*** TASK INPUTS ***

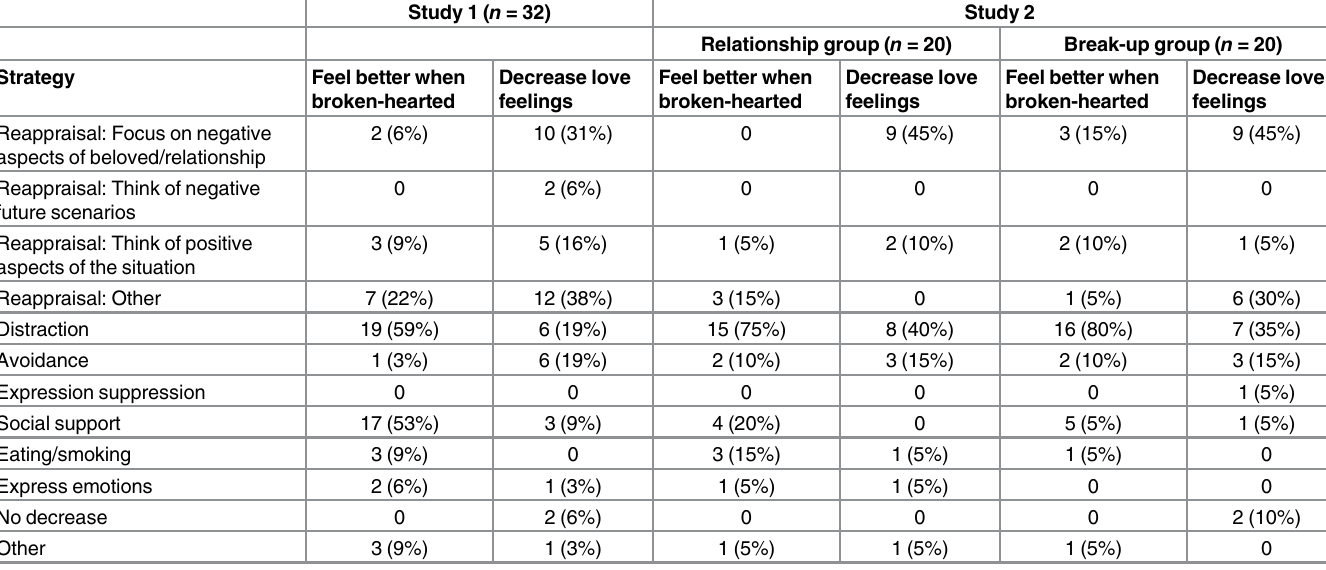
Table 1. Counts and percentages of participants reporting the use of certain regulation strategies in the context of heartbreak.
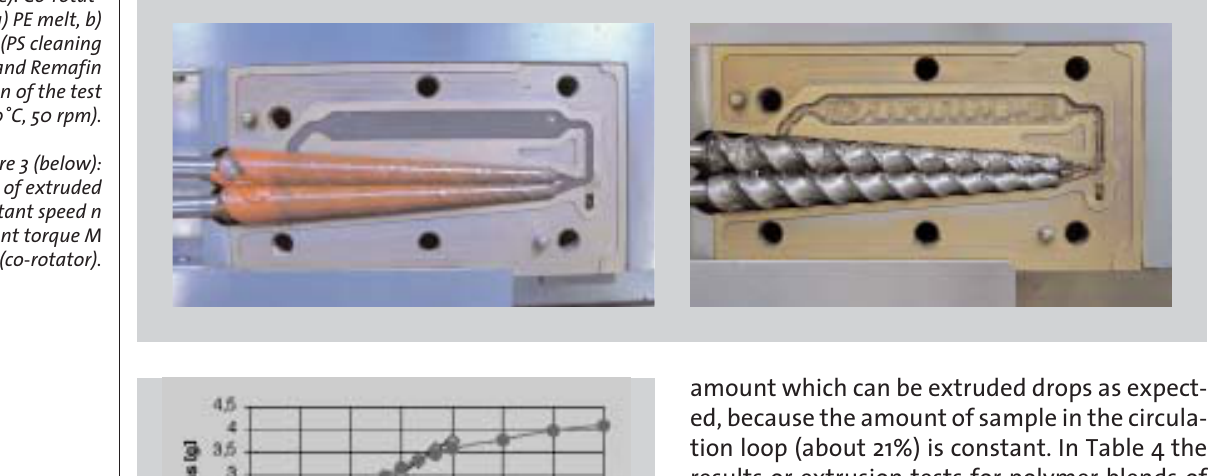
Figure 2 (above): Co-rotat- ing screws: a) PE melt, b) Asaclean (PS cleaning compound) and Remafin orange duration of the test t = 90 s (T = 220˚C, 50 rpm). Figure 3 (below): Comparison of extruded mass at constant speed n and at constant torque M (co-rotator).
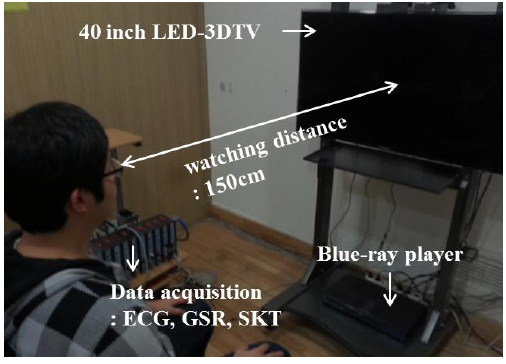
Figure 2. Picture of experimental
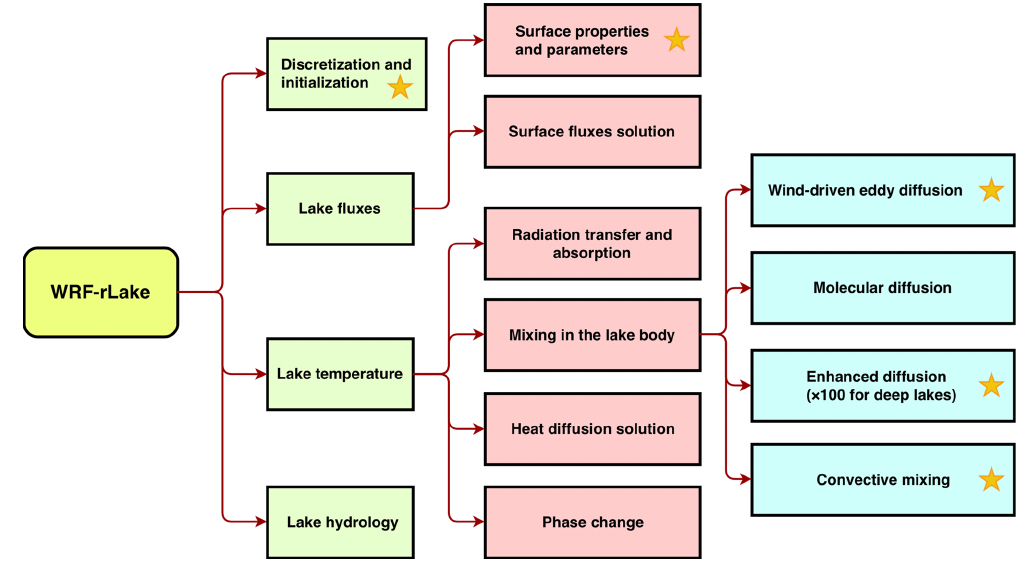
Figure 1. Flow chart of the WRF-rLake model. The yellow star indicates the process is modified or newly added.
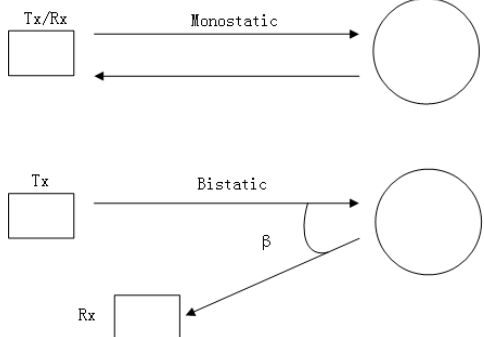
Figure 3. The monostatic and bistatic radar configurations.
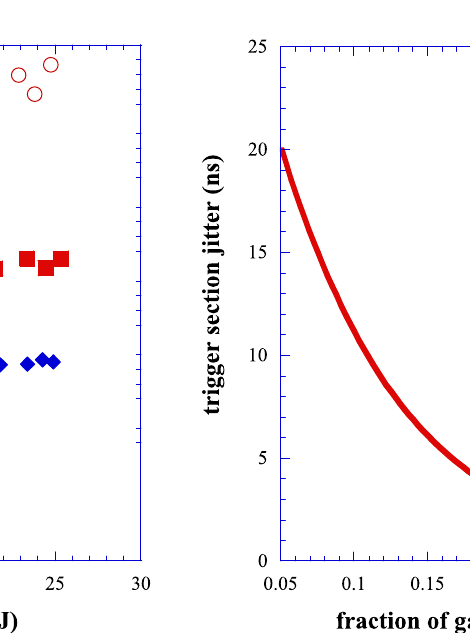
FIG. 16. (Color) Trigger section jitter as a function of the fraction of the trigger gap shorted by the visible laser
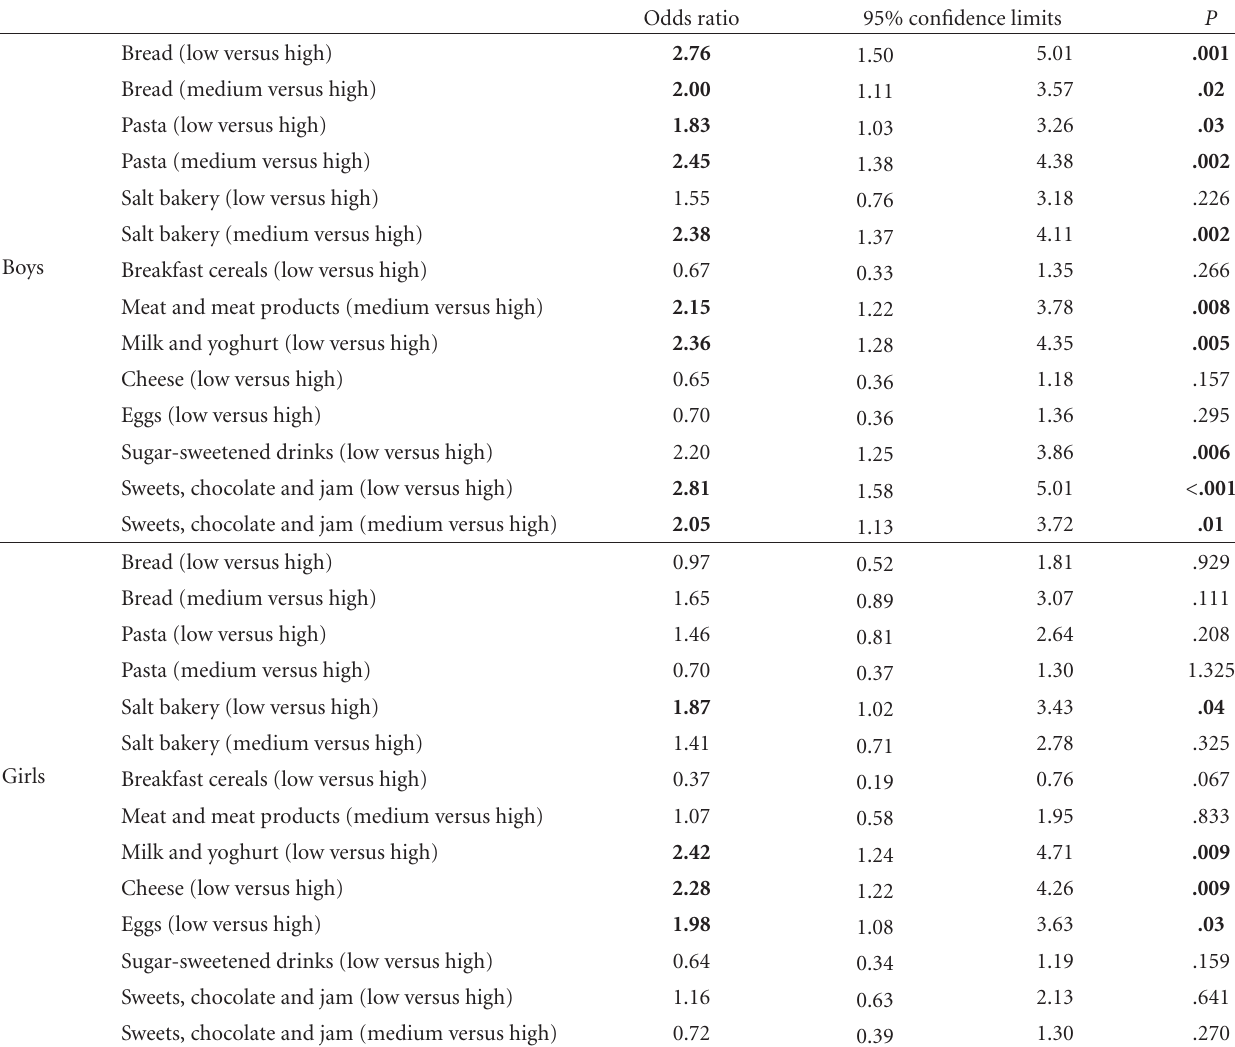
Table 4: Food consumption in relation to overweight status: results of multiple logistic regression. Odds ratio 95% confidence limits P Bread (low versus high)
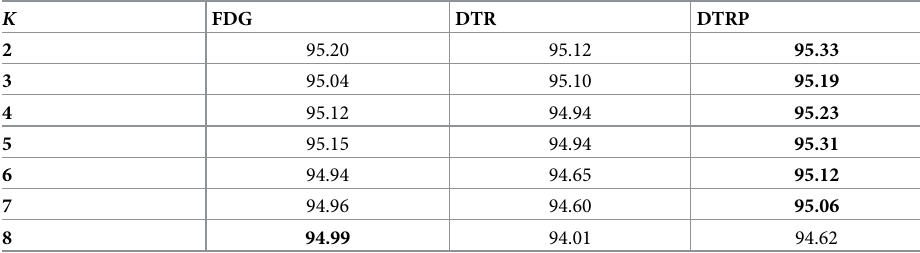
Table 3. Top-1 accuracy (%) of ResNet18 using different methods.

*** End of TASK INPUTS ***

**WHAT THE TASK ASKS**
Retype the data word for word and keep the pictures out of it.

**SOLUTION TO THIS TASK**
Table 1. Counts and percentages of participants reporting the use of certain regulation strategies in the context of heartbreak.
Figure 2 (above): Co-rotat- ing screws: a) PE melt, b) Asaclean (PS cleaning compound) and Remafin orange duration of the test t = 90 s (T = 220˚C, 50 rpm). Figure 3 (below): Comparison of extruded mass at constant speed n and at constant torque M (co-rotator).
Figure 2. Picture of experimental
Figure 1. Flow chart of the WRF-rLake model. The yellow star indicates the process is modified or newly added.
Figure 3. The monostatic and bistatic radar configurations.
FIG. 16. (Color) Trigger section jitter as a function of the fraction of the trigger gap shorted by the visible laser
Table 4: Food consumption in relation to overweight status: results of multiple logistic regression. Odds ratio 95% confidence limits P Bread (low versus high)
Table 3. Top-1 accuracy (%) of ResNet18 using different methods.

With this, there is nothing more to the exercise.